13. Speaking of rest…I did
Rest is and inside and outside job. Sometimes you must get to the heart of what is causing unrest. Are you putting unnecessary pressure on yourself? Feeding your spirit with a hustle mentality or bad energy? Drinking too much wine? Taking on the weight of other’s expectations? Taking on “assignments” that don’t belong to you? Only God and you know. Sis (or brother) do what it takes: Prayer, meditation, turning off your phone hours before you go to bed, making your bedroom a sanctuary, using a diffuser, saying no to the wrong things so you can do the right things for YOU, drinking warm milk, or just letting things go. Rest is available.
14. I gave myself permission to take it a day at a time
You probably noticed there was tons of advice on how to spend your time and money during the pandemic. Courses, books, career advice, everyone had something to say or sell. Many much needed, authentic and great offerings. However, one could easily get overwhelmed if not cranking out 50,000 words (if you are a writer), jumping in every course or attending every virtual conference. I realized each day required a reset and direction. Once I became clear on my goals during this season, I was able to identify my priorities. Don’t’ get me wrong, there are major resources being offered in this season. We just need discern each day what to do. Sometimes winning is just getting through the day. Sometimes it is knocking out that big project for the 9-to-5.Other times, it’s knocking out that word count on our next novel or filing that LLC. Give yourself peace of mind and a break. Do the best you can and partner with God on all your goals. He can cut through all the noise to let you know what works best for you.
15. started filling my gratitude jar…even in 2020
Gratitude is significant. I recall a sermon by Sarah Jakes Roberts when she urged us to give honor to our blessings each day. What does that look like? God, I honor you for the opportunity to earn income with the source you have provided. God, I honor you for my husband and the opportunity to build a life with my spouse. God, I give honor to the gift of writing and the ability to speak to the masses with your words. Up until a month or so ago, my gratitude jar sat empty. I started filling it with big and small gratitude moments. Seed time and harvest time is still happening in 2020. Don’t miss it.
I can’t say that I’m 100 percent there, but I can say I feel more like and recognize myself. The most important step for me was seeking God. A time of reflection and restoration may mean something different for everyone. But it is critical to seek God for your personal restoration plan. It is important to reclaim ourselves amid the seemingly chaotic outside world. We need to anchor ourselves in who God created us to be.

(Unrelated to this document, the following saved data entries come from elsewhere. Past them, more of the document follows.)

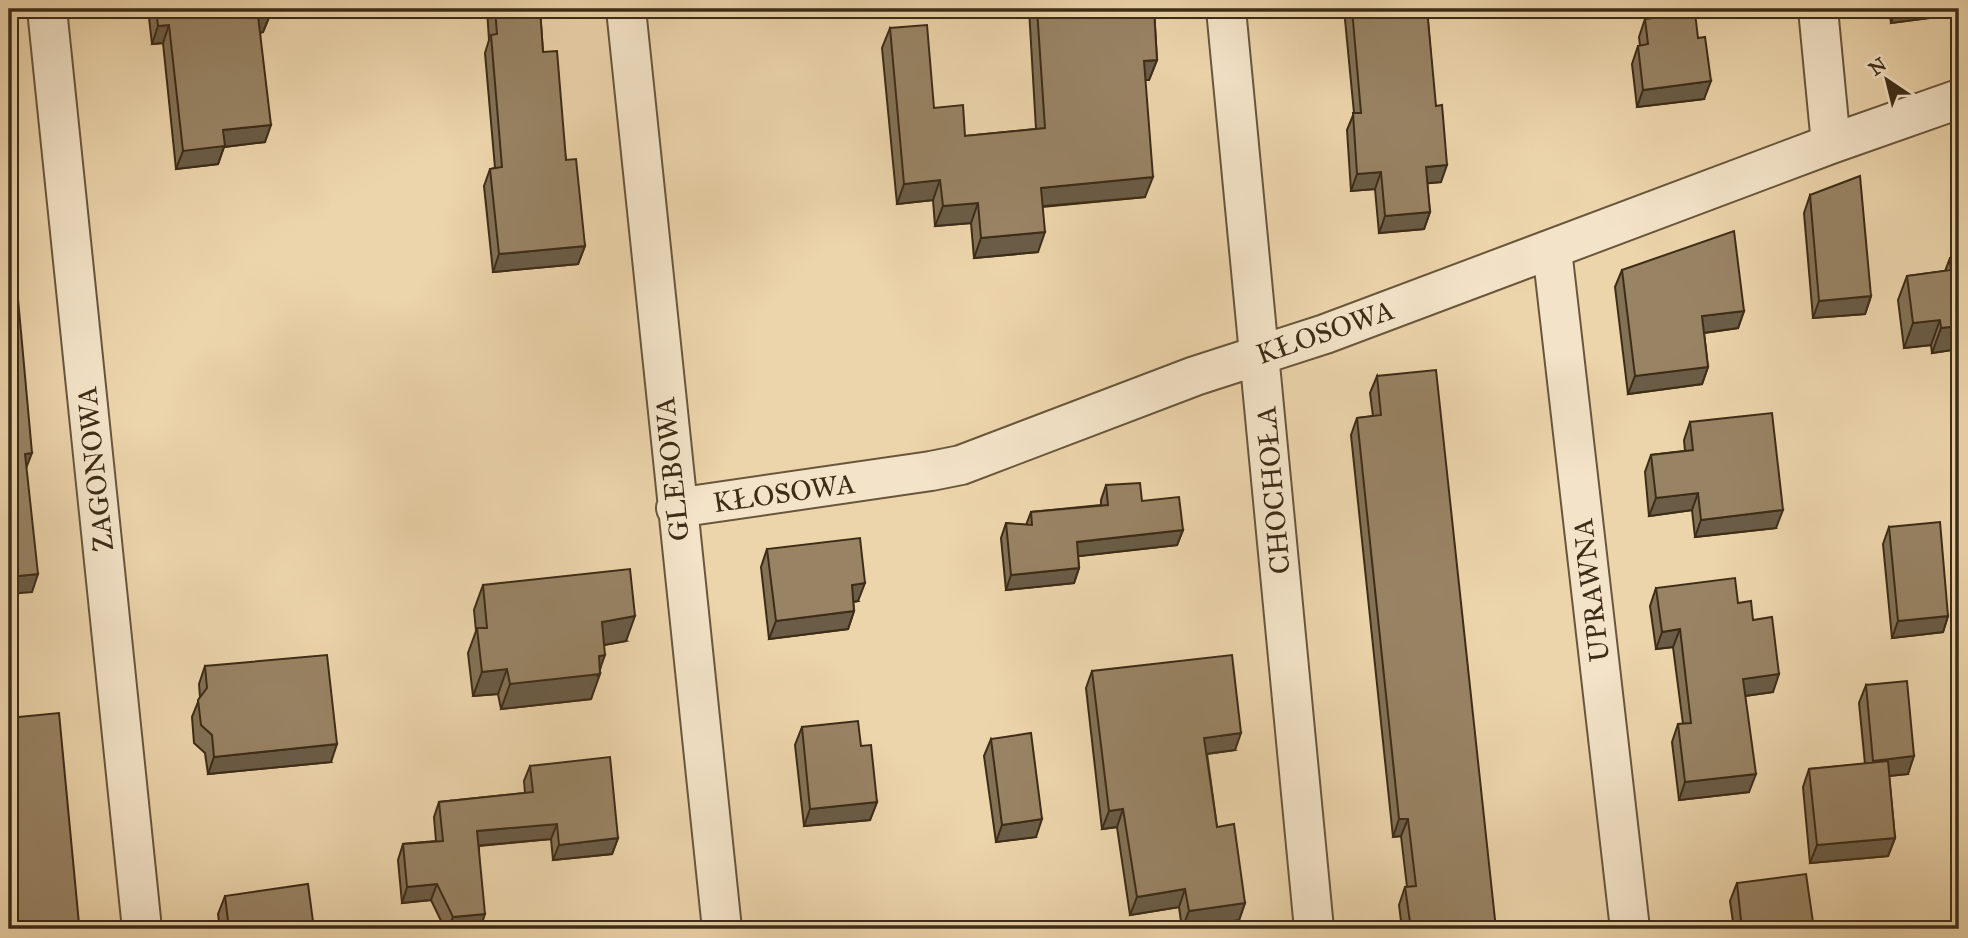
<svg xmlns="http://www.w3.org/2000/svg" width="1968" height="938" font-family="'IM FELL Great Primer',serif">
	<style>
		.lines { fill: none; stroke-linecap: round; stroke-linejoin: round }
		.street-casing { stroke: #69563c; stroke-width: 42 }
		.street { stroke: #f3e3c8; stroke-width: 38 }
		.wall { fill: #837156; stroke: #3d2c17; stroke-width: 2 }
		.shaded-wall { fill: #6a5c46; stroke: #3d2c17; stroke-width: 2 }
		.building { fill: #988364; stroke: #3d2c17; stroke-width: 2 }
		.labels { text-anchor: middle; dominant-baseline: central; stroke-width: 6; stroke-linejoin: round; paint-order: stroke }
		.street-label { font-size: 28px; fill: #3d2c17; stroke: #f3e3c8 }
	</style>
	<rect width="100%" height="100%" fill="#ecd4ab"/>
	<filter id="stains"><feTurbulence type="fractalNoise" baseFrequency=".00286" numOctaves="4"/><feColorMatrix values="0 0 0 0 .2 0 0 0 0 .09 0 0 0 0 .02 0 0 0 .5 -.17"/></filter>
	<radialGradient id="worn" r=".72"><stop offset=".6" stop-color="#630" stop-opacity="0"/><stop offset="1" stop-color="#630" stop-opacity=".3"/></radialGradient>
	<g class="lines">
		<g class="street-casing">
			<path id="street" d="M47,9L142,929
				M626,9L722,929
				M1226,9L1314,929
				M1818,9L1831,144
				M1552,250L1630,929
				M676,508L931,471L961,465L1195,376L1325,334L1831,144L1959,99"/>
		</g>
		<use href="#street" class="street"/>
	</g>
	<path class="wall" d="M148,9H269L270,15L263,32L260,33L265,142L224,147L218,164L176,169L163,43L152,44Z
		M487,9H540L543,52L585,246L578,264L493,272L484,186L490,169L495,168L485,53L489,40Z
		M1029,9H1154L1157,60L1149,80H1145V197L1042,207L1038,252L974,258L971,223L935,226L933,200L897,204L882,48L890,28L934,108L965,136L1036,129Z
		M1344,9H1427L1441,182L1427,183L1430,212L1424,229L1379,233L1375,189L1351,191L1347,130L1354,113Z
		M1889,9H1959V14L1891,23Z
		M1645,19L1704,99L1637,107L1632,64L1638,46H1640L1639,37Z
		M1810,195L1871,296L1865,314L1813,318L1804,213Z
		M1950,258L1959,349L1932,353L1931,345L1904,348L1898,300L1907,276L1945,271Z
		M1622,270L1744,311L1738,328L1704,333L1708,367L1702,384L1628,394L1615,287Z
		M1377,376L1496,929H1402L1399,905L1405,887H1407L1401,836L1393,837L1351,435L1357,418L1373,416L1370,393Z
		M1690,422L1776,528L1695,537L1692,510L1649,516L1645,472L1651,455L1685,451L1684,440Z
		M1106,485L1142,501L1183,530L1177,545L1078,556L1079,568L1074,583L1006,590L1001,538L1006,523L1026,525L1031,512L1101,505V500Z
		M1889,527L1948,616L1943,632L1892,638L1883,544Z
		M767,549L858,601L853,602L854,611L848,629L769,639L761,567Z
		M483,585L626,641L604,645L600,670L591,699L501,709L498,694L473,696L468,653L476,631L474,610Z
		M1656,588L1738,603L1753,620L1773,692L1745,696L1749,792L1679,800L1672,742L1678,724H1683L1673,647L1656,649L1650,606Z
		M205,666L331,762L208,774L205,753L194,743L192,717L200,697L199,684Z
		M1092,671L1235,750L1207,754L1217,827L1245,903L1239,920L1182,929L1179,907L1130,915L1117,827L1102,829L1086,688Z
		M1866,685L1908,774L1889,776L1895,838L1888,856L1810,863L1803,787L1809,769L1865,764L1859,703Z
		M802,727L861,746L877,802L870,820L804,826L795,745Z
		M991,739L1036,837L996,842L984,756Z
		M530,766L618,838L612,854L553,860L551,839L479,846L480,929H445L431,900L402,903L398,860L403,844L436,841L434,817L439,802L525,793L524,781Z
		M1737,883L1814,929H1734L1730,901Z
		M225,896L314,929H220L218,914Z"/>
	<path class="shaded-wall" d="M1896,9H1959V14L1891,23Z
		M270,15L263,32L252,34L258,16Z
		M169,25L163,43L152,44L158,26Z
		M1157,60L1149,80H1137L1144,61Z
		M1711,81L1704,99L1637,107L1643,90Z
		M271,125L265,142L224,147L218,164L176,169L183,151L223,130Z
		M1447,165L1441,182L1420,184L1426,167Z
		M1381,172L1375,189L1351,191L1357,174Z
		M1153,177L1145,197L1034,207L1041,188Z
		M940,180L933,200L897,204L904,184Z
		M978,203L971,223L935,226L943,206Z
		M1430,212L1424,229L1379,233L1385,216Z
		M1045,232L1038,252L974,258L981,238Z
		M585,246L578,264L493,272L499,254Z
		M1871,296L1865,314L1813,318L1819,301Z
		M1744,311L1738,328L1696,334L1702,316Z
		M1940,320L1931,345L1904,348L1913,323Z
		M1959,326V349L1932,353L1941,328Z
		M1708,367L1702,384L1628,394L1635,376Z
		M32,453L25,471V454Z
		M1698,493L1692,510L1649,516L1656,498Z
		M1783,510L1776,528L1695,537L1701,520Z
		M1183,530L1177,545L1071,557L1077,542Z
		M1079,568L1074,583L1006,590L1011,575Z
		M38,574L32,592L9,594V577Z
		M865,583L858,601L845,603L852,585Z
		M854,611L848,629L769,639L776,621Z
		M635,616L626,641L593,647L602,622Z
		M1948,616L1943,632L1892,638L1898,621Z
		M1680,629L1673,647L1656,649L1662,632Z
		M605,655L598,675L600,674L591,699L501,709L510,684L599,656Z
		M507,669L498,694L473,696L482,672Z
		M1779,674L1773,692L1737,697L1743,679Z
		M1241,733L1235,750L1198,755L1204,738Z
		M337,744L331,762L208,774L214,757Z
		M1914,756L1908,774L1867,778L1873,761Z
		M1756,774L1749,792L1679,800L1685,782Z
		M877,802L870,820L804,826L810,809Z
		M1123,809L1117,827L1102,829L1109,811Z
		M1042,819L1036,837L996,842L1002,825Z
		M1399,819H1408L1401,836L1393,837Z
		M557,824L551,839L472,846L477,831Z
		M618,838L612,854L553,860L559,845Z
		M1895,838L1888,856L1810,863L1817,845Z
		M437,884L431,900L402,903L407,887Z
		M1185,889L1179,907L1130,915L1137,897Z
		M1245,903L1239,920L1182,929L1189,911Z
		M485,914L480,929H448L453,917Z
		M79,924L77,929H26Z"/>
	<path class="building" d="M156,9H269L270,15L258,16L271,125L223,130L225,146L183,151L169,25L158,26Z
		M495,9H540L543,52L557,51L566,160L576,159L585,246L499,254L490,169L502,167L491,35L497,34Z
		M1037,9H1154L1157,60L1144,61L1153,177L1041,188L1045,232L981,238L978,203L943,206L940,180L904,184L890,28L927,25L934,108L963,105L965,136L1045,128Z
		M1352,9H1427L1436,106L1442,105L1447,165L1426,167L1430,212L1385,216L1381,172L1357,174L1353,113H1361Z
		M1695,13L1698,38L1705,37L1711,81L1643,90L1638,46L1648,44L1645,19Z
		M1860,176L1871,296L1819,301L1810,195Z
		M1734,231L1744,311L1702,316L1708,367L1635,376L1622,270Z
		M1959,257V326L1941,328L1940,320L1913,323L1907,276L1951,270L1950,258Z
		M15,266L32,453L25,454L38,574L9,577V267Z
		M1436,370L1496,929H1411L1405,887L1416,886L1408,819H1399L1357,418L1381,415L1377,376Z
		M1772,413L1783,510L1701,520L1698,493L1656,498L1651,455L1693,450L1690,422Z
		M1140,483L1142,501L1179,497L1183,530L1077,542L1079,568L1011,575L1006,523L1032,525L1031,512L1108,505L1106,485Z
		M1940,522L1948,616L1898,621L1889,527Z
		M860,538L865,583L852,585L854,611L776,621L767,549Z
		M630,569L635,616L602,622L605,655L599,656L600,674L510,684L507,669L482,672L477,628H487L483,585Z
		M1735,578L1738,603L1751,601L1753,620L1772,617L1779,674L1743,679L1756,774L1685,782L1678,724L1691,723L1680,629L1662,632L1656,588Z
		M327,655L337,744L214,757L212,735L201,725L198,700L207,688L205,666Z
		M1232,655L1241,733L1204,738L1217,827L1234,824L1245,903L1189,911L1185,889L1137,897L1123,809L1109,811L1092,671Z
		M1907,681L1914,756L1873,761L1866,685Z
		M59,713L79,924L26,929H9V718Z
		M858,721L861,746L871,745L877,802L810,809L802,727Z
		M1031,733L1042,819L1002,825L991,739Z
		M610,757L618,838L559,845L557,824L477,831L485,914L453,917L437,884L407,887L403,844L443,841L439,802L533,792L530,766Z
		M1888,761L1895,838L1817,845L1809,769Z
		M1806,874L1814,929H1742L1737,883Z
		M308,884L314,929H229L225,896Z
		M1959,926V929H1929Z"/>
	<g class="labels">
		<g class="street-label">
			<text transform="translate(1325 332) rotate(-19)">KŁOSOWA</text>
			<text transform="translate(95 469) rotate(-96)">ZAGONOWA</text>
			<text transform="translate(672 469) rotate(-96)">GLEBOWA</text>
			<text transform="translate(1273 490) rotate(-95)">CHOCHOŁA</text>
			<text transform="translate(784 493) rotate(-8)">KŁOSOWA</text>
			<text transform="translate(1591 590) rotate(-97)">UPRAWNA</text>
		</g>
	</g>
	<rect width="1968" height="938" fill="none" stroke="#ecd4ab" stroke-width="35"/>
	<rect x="10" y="10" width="1947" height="917" fill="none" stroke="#3d2c17" stroke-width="3.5"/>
	<rect x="18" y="18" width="1933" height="903" fill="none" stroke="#3d2c17" stroke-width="2"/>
	<g transform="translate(1887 80) rotate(325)" stroke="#f3e3c8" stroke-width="5" paint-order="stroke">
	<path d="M0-5L12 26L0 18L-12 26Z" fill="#3d2c17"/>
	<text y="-10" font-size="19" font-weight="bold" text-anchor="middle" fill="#3d2c17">N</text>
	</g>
	<rect width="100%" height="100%" filter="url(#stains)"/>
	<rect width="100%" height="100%" fill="url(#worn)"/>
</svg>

Not who Facebook, Instagram or the world says we are. Those influences can be more powerful than we realize. Sometimes our answers and struggles begin with basic wisdom. The wisdom we often chase down with books, courses, people, and ideas. When all we have to do is spend time with God and maintain our relationship. It doesn’t mean there aren’t real world resources that won’t help us manifest true results. It just means it starts with Him. God can direct and streamline the process. He is not just concerned about our dreams; He is concerned with us. All of us. I hope something in this blog inspires you during this time. I pray that we all make it to the other side of this pandemic as the best version of ourselves: lighter, happier, and more on purpose than ever. But even more important, healthy and in our right minds.